Zira şunu yazdı, yazabildi: “21. yüzyılda yağmur duasına çıkan insanlara yapısal ıslahatları anlatamazsınız.”
Tek hücreli bir canlı olan “aydınımsı” tam olarak budur işte. En temel kavramları birbirine karıştırarak kendi zihin bulanıklığını, kendi ideolojik körlüğünü yaygınlaştırmak ister. Bunu belirli oranda başardığı günlerin hasretiyle yanar, tutuşur.
Yapısal ıslahatlarla duanın birbirine karşı olduğunu, ikisinin bir “karşıtlık alanı” oluşturduğunu düşünmenizi olağan bulabilmemiz için 1700’lü yılların İngiltere’sinde veya Almanya’sında yaşamanız gerekir. Zihnen o yüzyılda kalmanız gerekir. Bu da sizi nereden baksanız modası geçmiş bir gerici, bir yobaz kılar.
En genel manada din ile bilimin, inanç alanıyla akıl alanının birbirine zıt olduğunu savunabilmek bugün için epey büyük ve yavuz bir yobazlık biçimi. Bunu savunan kişinin zihninin en iyi ihtimalle 1870’lerde kaldığına işaret eder çünkü. Halbuki nasıl derler “dünya çooook değişti be usta.”
Problem yağmur duası değil mi? Eğilmez unutmuş olabilir, ona hatırlatalım. Evvel İstanbul, akabinde da tüm Türkiye’de su alanının en büyük yapısal ıslahatlarını “yağmur duasına inanan, çıkan biri” gerçekleştirdi. Hem yağmur duasına çıktı hem de barajlar, dere ıslahları, su kanalları vd. yatırımlarla konutlarımızda kesintisiz su kullanmamızı temin etti. Onun İstanbul’a yaptığı su yatırımları sayesinde her sabah duş alabiliyoruz. Aksi takdirde 5 günde bir 6 saat verilen suyla bidon dolduruyor olacaktık. Güzel, “bidon kafalı” olan hala biziz alışılmış.
“Tek bir örnekle şey olmaz” diyebilir artık Mahfi Eğilmez. O halde örneği çeşitlendirelim.
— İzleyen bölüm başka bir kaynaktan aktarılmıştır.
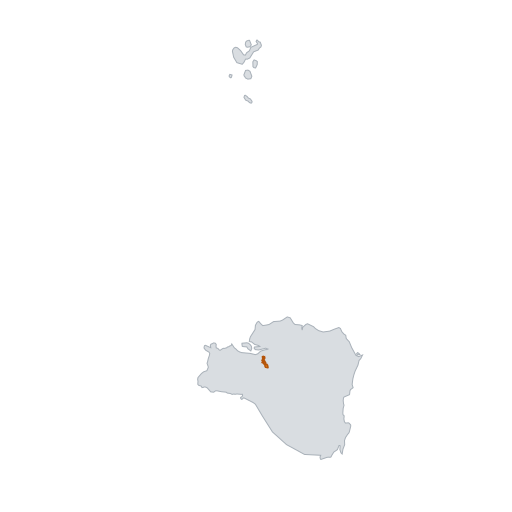 location of El Triunfo, Guayas, Ecuador, rotated 78°
{"feature_id": "8360857B22416675182339", "entity_name": "El Triunfo", "entity_type": "district", "adm_level": 2, "iso_a3": "ECU", "parent_name": "Ecuador", "parent_adm1": "Guayas", "projection": "mercator", "projection_center": [-79.418, -2.292], "detail": "fine", "context": "in_parent", "style": "filled", "palette": "amber", "viewbox_px": 512, "rotation_deg": 78, "n_neighbors": 0, "source": "geoboundaries", "source_scale": "gbopen_adm2", "svg_char_len": 5866}
<svg xmlns="http://www.w3.org/2000/svg" viewBox="0 0 512 512"><g transform="rotate(78 256 256)"><path d="M467.6,212.9L466.2,213.8L462.7,214.2L459.9,213.3L458.8,213.3L458.6,214.2L462.3,216.6L464.0,220.7L466.6,223.2L468.2,224.5L468.3,225.4L467.8,227.1L467.7,228.4L468.5,234.8L468.0,235.2L466.0,235.2L464.4,234.1L460.2,249.8L446.8,265.4L431.5,276.5L413.9,283.0L400.9,287.4L398.9,289.1L392.5,297.0L392.2,297.8L393.1,299.1L393.2,300.0L392.2,300.5L391.4,300.6L391.0,300.2L390.8,299.2L389.9,298.2L388.9,298.0L388.3,298.2L388.3,299.1L387.0,303.3L386.9,305.4L386.4,306.2L386.4,308.1L385.1,309.8L384.1,312.6L383.0,313.5L381.6,317.9L379.7,322.3L379.5,323.8L380.1,324.9L380.4,325.8L379.5,328.5L374.9,331.1L373.8,332.4L373.3,333.9L373.6,335.1L373.5,336.2L372.0,336.5L370.5,339.0L369.4,339.6L366.5,338.8L364.4,338.7L362.8,338.0L359.6,333.8L358.4,331.3L358.0,327.9L354.8,325.7L350.7,326.2L349.5,325.4L346.4,324.0L343.8,322.4L341.8,321.5L340.3,321.9L337.8,324.7L335.5,325.9L334.5,325.8L333.0,325.0L332.8,324.1L336.3,319.3L333.7,319.2L332.8,318.2L332.7,316.9L332.2,315.7L332.7,314.1L334.1,313.3L336.2,313.9L337.6,314.0L338.5,312.5L340.4,311.4L340.8,310.7L339.8,308.3L339.5,307.1L339.8,306.3L339.7,303.8L339.1,302.9L339.1,301.4L338.6,300.7L338.4,298.9L337.0,298.0L341.3,296.3L342.8,295.0L344.8,293.8L346.4,292.0L347.5,290.2L350.0,282.1L352.4,277.0L352.0,274.5L350.0,271.2L349.6,266.3L349.8,264.8L349.5,263.7L348.2,265.7L348.5,272.9L347.4,276.2L345.7,277.0L344.7,276.4L345.3,271.1L344.1,272.1L342.2,275.7L339.0,278.3L338.8,279.2L338.1,280.3L335.6,279.3L333.8,278.2L327.7,272.2L323.7,271.0L321.3,268.9L320.8,268.1L320.5,266.9L323.0,265.6L325.5,263.9L325.7,260.3L325.7,257.4L323.8,252.4L324.7,246.0L324.2,243.4L322.1,238.1L323.6,235.4L329.3,233.4L331.1,232.1L332.4,227.8L333.6,225.3L336.2,226.3L338.1,226.2L335.5,225.2L333.3,221.4L333.0,219.7L337.1,214.4L339.3,213.0L342.0,210.3L344.3,206.1L344.8,199.5L343.9,194.8L343.2,189.8L344.5,188.5L347.9,187.8L350.7,186.2L352.2,184.7L355.5,184.9L359.3,182.6L365.4,181.5L374.0,178.9L375.8,176.5L375.0,172.4L378.2,174.9L379.6,176.9L384.0,179.0L389.2,183.0L392.6,185.0L396.3,186.8L401.7,188.7L405.0,188.4L406.4,191.4L407.6,192.2L410.7,193.2L411.1,193.6L412.2,199.1L412.9,199.9L415.6,200.8L418.9,201.1L420.2,200.9L423.1,202.4L427.6,203.7L429.2,203.9L429.9,203.6L430.2,203.1L431.5,203.2L433.5,203.9L436.3,204.0L438.0,203.3L438.4,200.3L439.0,199.6L441.0,198.5L442.1,198.7L447.3,201.2L448.4,202.0L449.7,203.7L452.2,206.2L454.9,207.8L459.0,208.5L463.0,211.1L467.6,212.9ZM53.4,209.5L55.0,211.1L55.8,215.9L61.0,220.9L61.7,223.7L61.2,225.0L61.5,225.5L64.0,227.5L65.6,229.6L62.9,234.5L57.0,236.5L50.8,236.5L49.5,235.9L47.9,234.1L47.6,232.4L48.5,230.8L51.8,228.4L56.7,226.3L57.3,224.6L55.3,223.0L53.9,219.8L50.8,217.6L49.3,210.7L48.3,210.4L46.2,211.3L45.1,210.5L44.9,210.1L47.2,208.5L47.7,207.4L51.0,206.9L52.5,207.7L53.4,209.5ZM77.6,230.1L76.3,230.2L72.3,227.6L72.5,225.2L74.1,223.5L79.3,222.7L81.5,224.2L81.3,227.2L79.6,229.3L78.1,229.7L77.6,230.1ZM342.0,287.2L341.5,288.2L339.1,288.1L338.4,287.8L339.0,283.0L339.7,281.5L341.7,280.0L343.4,279.3L345.5,279.4L347.8,280.8L345.1,283.2L343.0,283.9L342.0,287.2ZM49.4,222.1L46.8,222.5L44.6,221.6L43.7,220.2L43.5,218.2L43.7,217.5L48.5,216.7L50.1,218.5L50.0,221.0L49.4,222.1ZM101.4,233.7L98.3,234.8L96.6,233.8L96.5,233.1L98.2,231.5L99.8,230.7L101.3,228.8L104.0,227.7L104.8,228.0L105.3,228.4L105.5,229.0L104.6,230.5L102.9,231.5L101.4,233.7ZM71.4,218.8L70.2,219.6L65.4,218.7L63.8,217.1L65.1,215.1L66.1,214.3L69.0,215.0L72.0,217.3L71.4,218.8ZM75.3,244.8L74.3,244.9L72.9,243.8L74.0,241.8L76.0,242.8L76.5,243.6L75.3,244.8ZM373.7,177.7L372.3,177.8L371.6,176.6L373.3,175.2L374.0,174.9L373.7,177.7Z" fill="#d9dde1" stroke="#a8b0b8" stroke-width="1"/><path d="M367.7,267.5L367.5,267.4L367.4,267.4L367.1,267.5L366.9,267.5L366.4,267.5L366.3,267.4L366.1,267.5L366.1,267.4L365.9,267.4L365.8,267.5L365.6,267.4L365.3,267.4L365.2,267.5L364.8,267.6L364.7,267.7L364.4,267.8L364.4,268.1L364.4,268.4L364.4,268.6L364.3,268.9L364.2,268.9L364.3,269.1L364.2,269.2L364.1,269.3L363.9,269.4L363.8,269.2L363.7,269.1L363.5,268.9L363.4,268.9L363.4,269.0L363.2,269.0L363.2,268.9L363.0,268.7L362.9,268.7L362.9,268.8L362.8,268.7L362.7,268.7L362.4,268.9L362.3,269.0L362.2,269.0L361.9,269.2L361.7,269.0L361.4,269.2L361.1,269.2L361.1,269.3L360.9,269.4L360.7,269.5L360.4,269.5L360.2,269.7L359.9,269.7L359.7,269.7L359.4,269.7L359.2,269.7L358.9,269.6L358.7,269.6L358.5,269.4L358.4,269.4L358.3,269.2L358.2,269.3L358.1,269.2L357.9,269.0L357.7,268.9L357.5,268.7L357.3,268.7L357.2,268.5L357.3,268.6L357.2,268.6L356.9,268.5L356.7,268.7L356.7,268.8L356.5,269.0L356.3,268.9L356.3,269.2L356.5,269.2L356.6,269.3L356.8,269.4L356.9,269.5L356.5,269.7L356.4,269.5L355.9,269.6L355.9,269.8L355.5,270.0L355.4,269.9L355.3,270.0L355.2,270.0L355.3,270.0L355.5,270.1L355.6,270.3L355.7,270.2L355.8,270.3L356.0,270.3L356.2,270.5L356.4,270.7L356.5,270.7L356.8,270.7L357.0,270.6L356.9,270.6L357.0,270.6L357.3,270.5L357.5,270.5L357.8,270.7L357.9,270.8L358.0,270.8L358.1,271.0L358.3,271.0L358.4,270.9L358.5,270.9L358.6,271.0L358.7,271.3L358.8,271.3L358.8,271.2L358.9,271.3L358.9,271.2L358.9,271.3L359.0,271.3L359.1,271.2L359.2,271.3L359.3,271.3L359.5,271.3L359.8,271.5L360.0,271.6L360.2,271.3L360.5,271.3L360.6,270.7L360.7,270.8L360.8,270.8L361.0,270.8L360.9,270.9L361.0,270.9L361.0,271.0L361.2,271.3L361.2,271.2L361.3,271.2L361.5,271.2L361.5,271.3L361.6,271.2L361.8,271.3L362.1,271.4L362.2,271.2L362.3,271.2L362.5,271.1L362.6,270.9L362.8,270.9L363.0,270.8L363.1,270.7L363.3,270.7L363.5,270.5L363.5,270.4L363.6,270.2L363.8,270.2L364.0,270.2L364.3,270.1L364.5,270.0L364.8,269.9L364.9,270.0L365.1,270.0L365.4,270.1L365.5,270.1L365.8,270.1L366.1,270.0L366.3,270.0L366.4,269.9L366.5,269.9L366.8,269.8L366.8,269.7L366.9,269.4L367.0,269.1L367.2,268.9L367.3,268.6L367.5,268.3L367.5,268.2L367.7,267.9L367.7,267.6L367.7,267.5Z" fill="#f59e0b" stroke="#b45309" stroke-width="1.5"/></g></svg>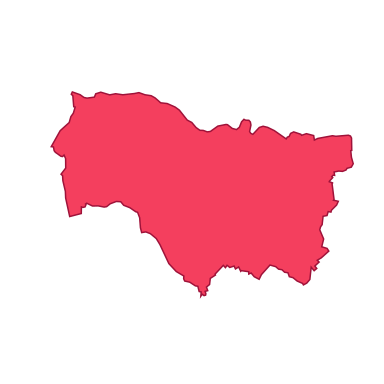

Sıhhat alanında Cumhuriyet tarihinin en büyük yapısal ıslahatını da “hastalanınca Ya Şafi” diyerek Allah’ın iyileştiriciliğine sığınan birileri gerçekleştirdi. Lojistik alanının yapısal ıslahatlarını da yola çıkarken “Sefer duası” eden, seyahat bitince yol sadakası vermeyi alışkanlık haline getiren birileri başardı. Yahu daha hangi örneği vereyim bilmem ki. Misal askerimize “her attığınız isabetli olsun, Hz. Hamza yoldaşınız olsun” diye dua eden adamlar İHA’sından SİHA’sına, gemisinden tüfeğine, roketinden helikopterine her türlü yapısal ıslahatın anasını ağlattılar.
Mahfi Eğilmez’e anlatır üzere anlatayım. Demek ki “yapısal ıslahat yapmak” ile “dua” ortasında sizin yobazca düşündüğünüz üzere bir aksilik yok. Demek ki hem dua hem önlem, hem dua hem ıslahat, hem dua hem ihtilal birebir anda olabilen şeyler. İnandığımız dinin Peygamberi olan Hz. Muhammed(s.a.v) hem geceleri gözleri kan çanağına dönene kadar dua etmiş hem de gündüzleri ismi Yesrib olan o küçücük kenti Medine haline getirmek için milyon tane yapısal ıslahatı hayata geçirmiştir.
Bir dakika. Pardon. Özür dilerim. Mahfi Eğilmez’in “yapısal reform” dediği, Türkiye’nin iktisadını direkt milletlerarası konsorsiyumlara devretmekse, IMF’ye boyun eğmekse bir dua edelim çabucak: “Allah yazdıysa bozsun.”
“Yok yahu, Eğilmez yapısal ıslahat derken onu kastetmiyordur” mu dediniz? E o vakit benim babam, 2001 krizinde ülke iktisadı bir konsorsiyuma devredilmişken, IMF zangoç üzere zirvemizde beklerken niçin olanca coşku ve inancıyla savunuyordu “yapısal ıslahatları?” Anlatın da bilek.